A French court on Friday fined oil giant Total SA 500,000 euros (US$569,175) for corruption over bribes that it paid to secure a huge gas concession in Iran in 1997.
The French company was accused of paying US$30 million in bribes in return for help in securing the rights to the South Pars natural gas field in the Persian Gulf, the world’s largest.
The Paris criminal court found it guilty of “corruption of a foreign public agent” for payments made to Mehdi Hashemi, the son of former Iranian president Akbar Hashemi Rafsanjani and a senior energy official at the time, among others.
However, it dismissed prosecutors’ call for it to seize 250 million euros in Total assets — investigators’ estimate of the value of the proceeds of the corruption.
The fine represents a fraction of the US$398 million that Total paid in the US in 2013 to settle similar charges arising out of the joint French-US investigation. It also represents a drop in the ocean of Total’s net profits of 8.6 billion dollars last year.
By admitting responsibility in the US, Total avoided the embarrassment of a trial for violations of the Foreign Corrupt Practices Act, which seeks to stop bribery in foreign countries by companies with a significant US presence.

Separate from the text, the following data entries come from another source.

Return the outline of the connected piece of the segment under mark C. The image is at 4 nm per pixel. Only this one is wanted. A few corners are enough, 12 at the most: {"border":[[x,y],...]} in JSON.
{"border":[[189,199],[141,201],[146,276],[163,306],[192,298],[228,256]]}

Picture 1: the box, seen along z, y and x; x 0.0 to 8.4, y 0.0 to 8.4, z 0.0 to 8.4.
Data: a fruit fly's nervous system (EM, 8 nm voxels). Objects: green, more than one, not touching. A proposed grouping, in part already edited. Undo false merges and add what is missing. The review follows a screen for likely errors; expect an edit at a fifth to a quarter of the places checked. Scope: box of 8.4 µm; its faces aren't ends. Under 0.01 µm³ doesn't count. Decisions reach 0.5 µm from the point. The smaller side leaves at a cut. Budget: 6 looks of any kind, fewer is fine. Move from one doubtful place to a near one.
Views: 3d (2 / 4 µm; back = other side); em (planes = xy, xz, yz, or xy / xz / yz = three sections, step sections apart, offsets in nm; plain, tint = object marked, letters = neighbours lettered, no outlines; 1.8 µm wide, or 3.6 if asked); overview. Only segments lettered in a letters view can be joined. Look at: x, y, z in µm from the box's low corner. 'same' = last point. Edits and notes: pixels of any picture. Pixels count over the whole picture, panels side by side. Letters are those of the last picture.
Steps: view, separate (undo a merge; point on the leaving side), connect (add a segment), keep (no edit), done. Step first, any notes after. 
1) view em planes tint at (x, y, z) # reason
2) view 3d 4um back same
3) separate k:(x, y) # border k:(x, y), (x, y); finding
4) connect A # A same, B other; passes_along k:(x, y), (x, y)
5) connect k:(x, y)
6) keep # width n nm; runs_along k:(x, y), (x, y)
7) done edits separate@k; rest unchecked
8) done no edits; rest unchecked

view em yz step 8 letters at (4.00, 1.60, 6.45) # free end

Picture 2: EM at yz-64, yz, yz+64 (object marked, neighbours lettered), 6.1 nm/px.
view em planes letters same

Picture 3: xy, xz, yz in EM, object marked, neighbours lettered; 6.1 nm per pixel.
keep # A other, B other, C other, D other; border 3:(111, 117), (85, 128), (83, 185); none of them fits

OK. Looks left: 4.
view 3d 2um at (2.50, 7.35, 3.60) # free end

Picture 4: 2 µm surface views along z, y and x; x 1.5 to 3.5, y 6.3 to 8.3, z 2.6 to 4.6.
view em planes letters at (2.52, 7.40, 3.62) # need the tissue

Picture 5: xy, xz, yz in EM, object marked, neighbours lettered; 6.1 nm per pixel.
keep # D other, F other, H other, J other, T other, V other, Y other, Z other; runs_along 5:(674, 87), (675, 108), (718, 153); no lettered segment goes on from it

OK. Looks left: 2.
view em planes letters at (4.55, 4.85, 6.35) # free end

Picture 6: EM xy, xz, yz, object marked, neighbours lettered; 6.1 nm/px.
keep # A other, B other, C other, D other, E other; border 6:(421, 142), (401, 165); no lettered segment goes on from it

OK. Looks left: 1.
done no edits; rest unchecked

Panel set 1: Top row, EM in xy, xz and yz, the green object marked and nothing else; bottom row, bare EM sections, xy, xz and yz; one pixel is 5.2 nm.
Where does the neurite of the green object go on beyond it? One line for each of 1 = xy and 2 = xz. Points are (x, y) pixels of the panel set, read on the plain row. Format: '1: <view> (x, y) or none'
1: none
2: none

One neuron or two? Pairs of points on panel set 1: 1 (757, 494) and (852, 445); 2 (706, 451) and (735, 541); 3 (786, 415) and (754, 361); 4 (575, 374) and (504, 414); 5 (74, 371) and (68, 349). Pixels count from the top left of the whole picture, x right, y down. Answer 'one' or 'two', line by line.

The company cited its deal with US authorities in refusing to answer questions about its Iran dealings at its Paris trial.
The French part of the probe, which was launched back in 2006, initially covered both the 1997 South Pars deal, worth US$2 billion, and the 1995 concession for the Sirri A and Sirri E oil fields.

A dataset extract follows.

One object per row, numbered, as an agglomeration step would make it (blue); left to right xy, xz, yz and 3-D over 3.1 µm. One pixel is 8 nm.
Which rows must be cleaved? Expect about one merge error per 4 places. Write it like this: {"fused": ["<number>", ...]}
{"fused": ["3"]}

Total was accused of paying a total of US$60 million in bribes from 1995 to 2004 to obtain the concessions.
The US Department of Justice said Total attempted to pass off the payments as “business development expenses.”
Total said its behavior was “completely legal under French law.”
In the end, the multinational was only tried over the US$30 million it paid in connection with the South Pars field after 2000, when a new French law on “corruption of foreign public officials” came into effect.
The ruling comes four months after Total announced that it was pulling out of the South Pars project for fear of being caught out by US sanctions after US President Donald Trump pulled out of an international nuclear deal with Tehran.